この人、強いなんてもんじゃ無かった。氷燐の羽衣を拳で貫くなんて……。
「お前、ファーストか?」
女は首を横に振った。長い黒髪がフワッと舞い上がる。
「あんな気持ち悪い男と一緒にするな。あたしはセカンド。シャーロッテ・ドンキー・アークだ!」
「なるほど……」
気持ち悪い男……たぶん、作戦を考えた方だ。
この戦闘を預かっているくらいだ。きっとこの人が、エクイテス最強騎士。
氷燐の羽衣で防げない以上、今の私じゃこの人には勝てない。今打てる最善の手は、ミシェルの居所をなんとか聞き出してこの場から逃げること……。試してみるか。
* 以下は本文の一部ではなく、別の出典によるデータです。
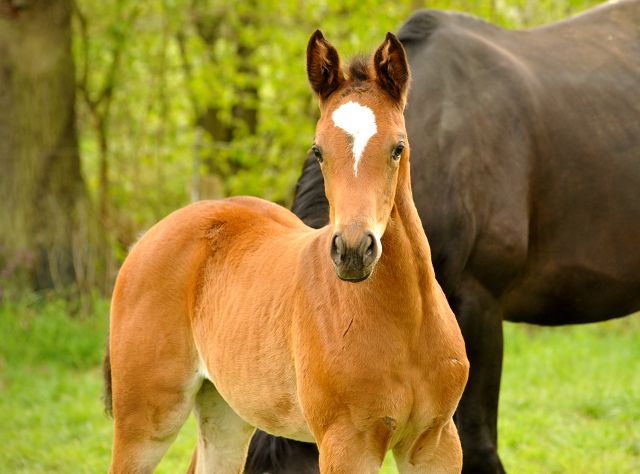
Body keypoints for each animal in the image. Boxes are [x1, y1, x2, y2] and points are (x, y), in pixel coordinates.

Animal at [104, 31, 464, 472]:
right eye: (318, 151)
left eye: (398, 148)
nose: (353, 250)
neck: (406, 325)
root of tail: (145, 239)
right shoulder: (348, 445)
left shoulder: (436, 442)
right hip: (146, 419)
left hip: (225, 412)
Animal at [248, 1, 640, 472]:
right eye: (317, 150)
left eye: (398, 148)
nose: (352, 252)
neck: (447, 145)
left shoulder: (480, 307)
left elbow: (480, 447)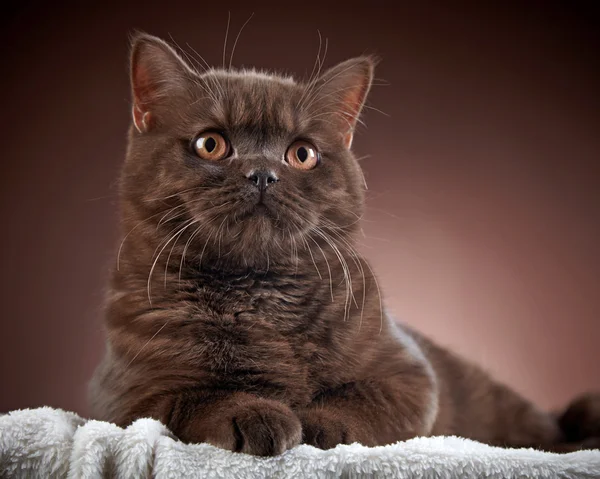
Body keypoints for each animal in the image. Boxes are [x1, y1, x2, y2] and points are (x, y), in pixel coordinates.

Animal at [90, 31, 600, 456]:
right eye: (210, 144)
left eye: (302, 154)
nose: (262, 173)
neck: (260, 298)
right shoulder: (119, 399)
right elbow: (189, 396)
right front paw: (256, 413)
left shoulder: (412, 376)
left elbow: (363, 398)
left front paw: (318, 424)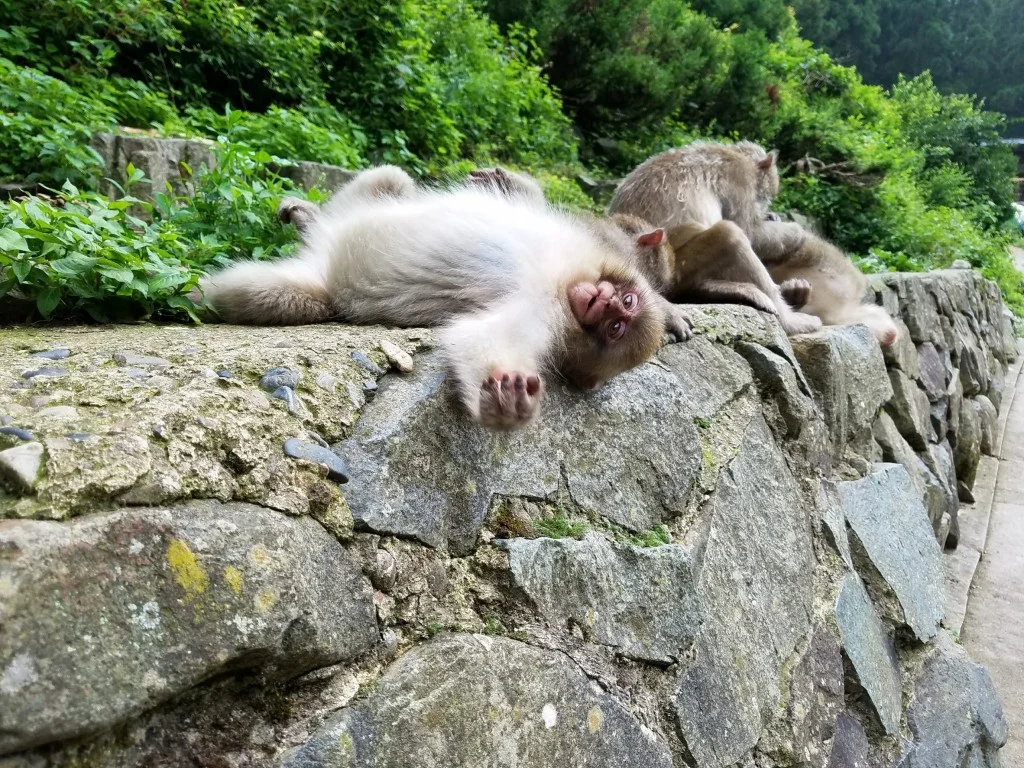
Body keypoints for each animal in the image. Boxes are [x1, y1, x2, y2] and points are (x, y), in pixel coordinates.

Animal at [201, 165, 691, 430]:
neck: (564, 280)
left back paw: (202, 290)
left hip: (316, 279)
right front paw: (505, 180)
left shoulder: (545, 309)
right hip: (355, 209)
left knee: (272, 295)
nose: (605, 302)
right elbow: (531, 203)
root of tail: (324, 242)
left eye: (615, 328)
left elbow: (483, 339)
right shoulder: (582, 244)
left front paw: (504, 405)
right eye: (625, 305)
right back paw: (307, 215)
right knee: (390, 178)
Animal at [609, 141, 899, 346]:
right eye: (766, 194)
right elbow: (752, 232)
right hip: (679, 267)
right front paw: (796, 232)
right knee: (731, 233)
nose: (768, 207)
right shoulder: (739, 180)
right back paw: (789, 319)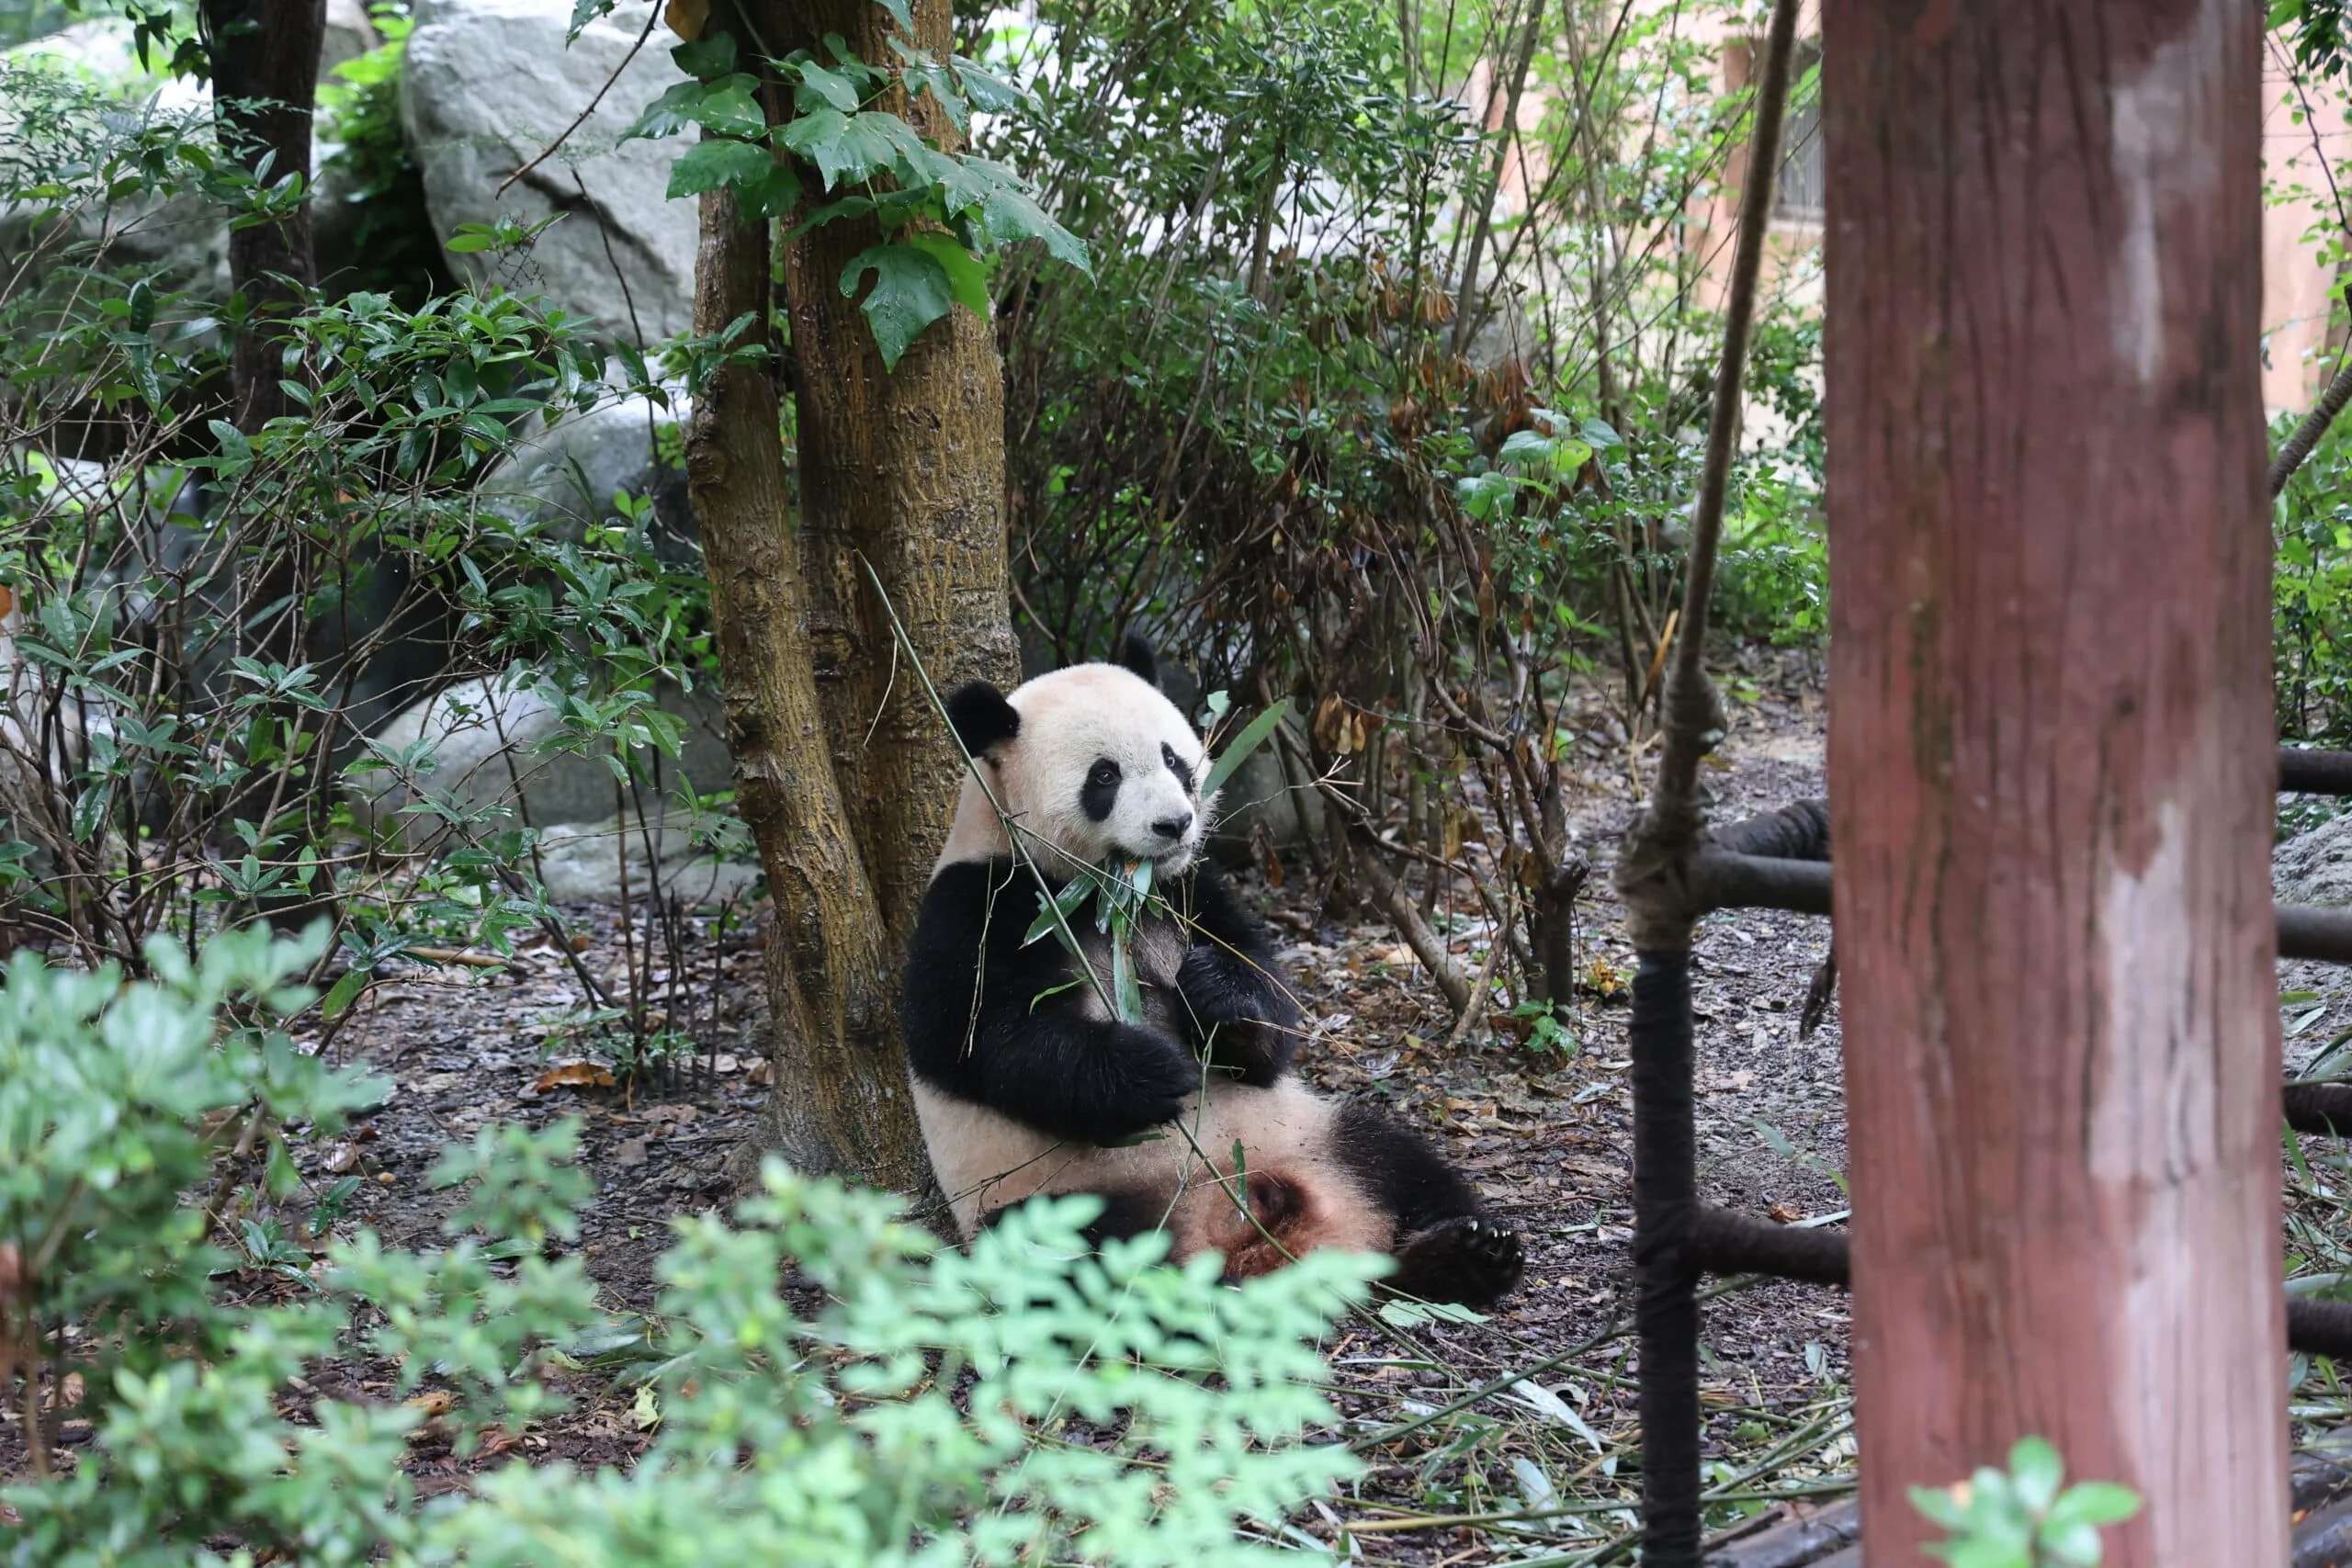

「なら、ファーストがミシェルの護衛に付いているということだな?」
アリアの言葉を聞き、シャーロッテは口角を上げた。
「クックッ……」
「何がおかしい」
アリアは眉間に皺を寄せた。なぜここで笑いだすのか理解ができなかったからだ。
だが、シャーロッテの笑いの意味をすぐに知る。
「ミシェル? いるわけねぇだろ! てめぇの狙いが皇子の命だってのはわかってんだからなぁ!」
そ、そんな……。
アリアの全身から力が抜けていく。
『おい、アリア。しっかりしろ!』
そうか、なんで気付かなかったんだ。最初から罠だったんだもん。向こうからしたら、わざわざリスクを犯してまで、実際に皇子を連れて回る必要はないだ。完璧に、相手の作戦にハメられた……。
作戦も戦闘も完全に上をいかれたのだ。
アリアは絶望に伏した。
その時、ドンッと鈍い音が上がった。
「おい、なにをぼうっとしてやがる?」
気がつくと、アリアは宙に浮いていた。眼前にシャーロッテの顔がある。
胸部に痛みが走り、視線を落とした。
シャーロッテの肘が見えた。よく見ると、肘から先が無い。
いや、肘から先が無いのではない。シャーロッテの腕がアリアの胸部を貫いていて見えないのだ。
『アリアぁ!』
大量の血が込み上げ、口から勢いよくこぼれ落ちた。
口の中いっぱいに鉄臭い血の味が広がる。
「がふっ……」
「言ったよな? 少しは粘ってもらわないとつまんねぇってよ?」
シャーロッテはつまらなそうな顔をして言葉を吐き捨てた。
駄目だ……強すぎる。
アリアの心が、音を立てて折れた。
ゆっくりと、瞼が閉じるていく――
オルカ……ごめん………………。
アリアの意識が消え去る刹那、大きな声が上がった。
「ひゃっははぁ! いいぞ、セカンド。そのまま殺してしまえ! 我が国の敵、極東の悪魔を地獄に叩き落とせぇ!」
シャーロッテが声の方向に勢いよく振り返った。そして、信じられないものを見るように目を大きく見開いた。
その様子に、アリアの第六感が働いた。遠のいていた意識が急速に戻ってくる。
まさか……まさか……!?
シャーロッテは声の主を見るなり、ギリッと音を立てて奥歯を噛んだ。